• TEXT SEGMENT:
· · · ·
The charge of the Sabra and Shatilla massacre is not limited
to Sharon but extends to Zionism itself, Israel's official ideology.
It is enough to look at Israel's basic principles to see this,
and to understand the philosophy behind this bloodshed.
When the BBC program "The Accused"
was aired, 28 Palestinians who survived the Sabra and Shatilla massacre
sued Ariel Sharon in Belgium so that he could be tried as a war criminal
in Belgian courts. Belgium is one of the few countries whose law permits
the trial of anyone who commits human rights violations in any country.
The indictment sheds a great deal of light on Sharon's and Israel's
bloody history. The indictment, which presents commission reports
and research by important historians and writers as evidence, contains
important information that Sharon knew about the massacre, that he
supported those who carried it out, and even that he was working with
them:
Historians and
journalists agree that it was probably during a meeting between Ariel
Sharon and Bashir Gemayel in Bikfaya on 12 September [1982] that an
agreement was concluded to authorise the "Lebanese forces"
· · · ·
• INPUT DATA:

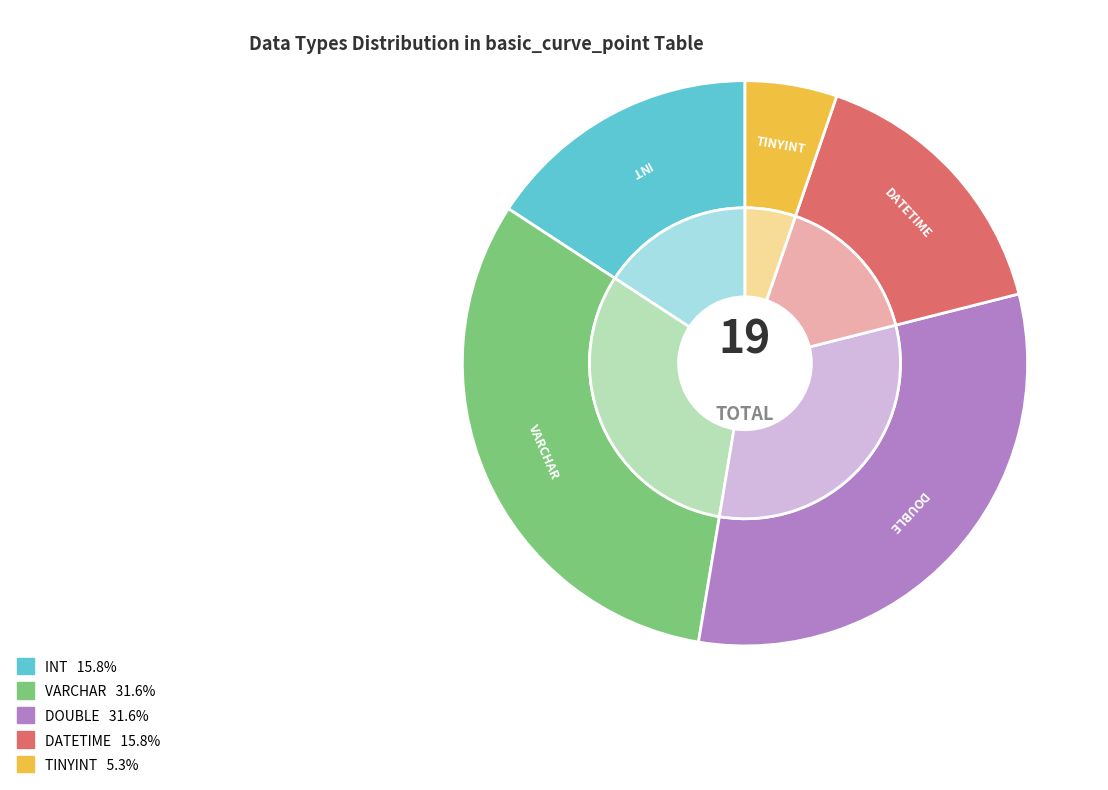

How many slices are in this pie chart?

5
· · · ·
• STUDY QUESTIONS:
1. Reproduce the stretch of the Sabra and Shatilla text from "was aired, 28" through "in any country.".
2. According to the Sabra and Shatilla text, why did the 28 survivors bring their suit against Ariel Sharon in Belgium?

• RESULTS IN ORDER:
1.
was aired, 28 Palestinians who survived the Sabra and Shatilla massacre
sued Ariel Sharon in Belgium so that he could be tried as a war criminal
in Belgian courts. Belgium is one of the few countries whose law permits
the trial of anyone who commits human rights violations in any country.

2. They sued in Belgium so that Sharon could be tried as a war criminal in Belgian courts. Belgium is one of the few countries whose law permits the trial of anyone who commits human rights violations in any country.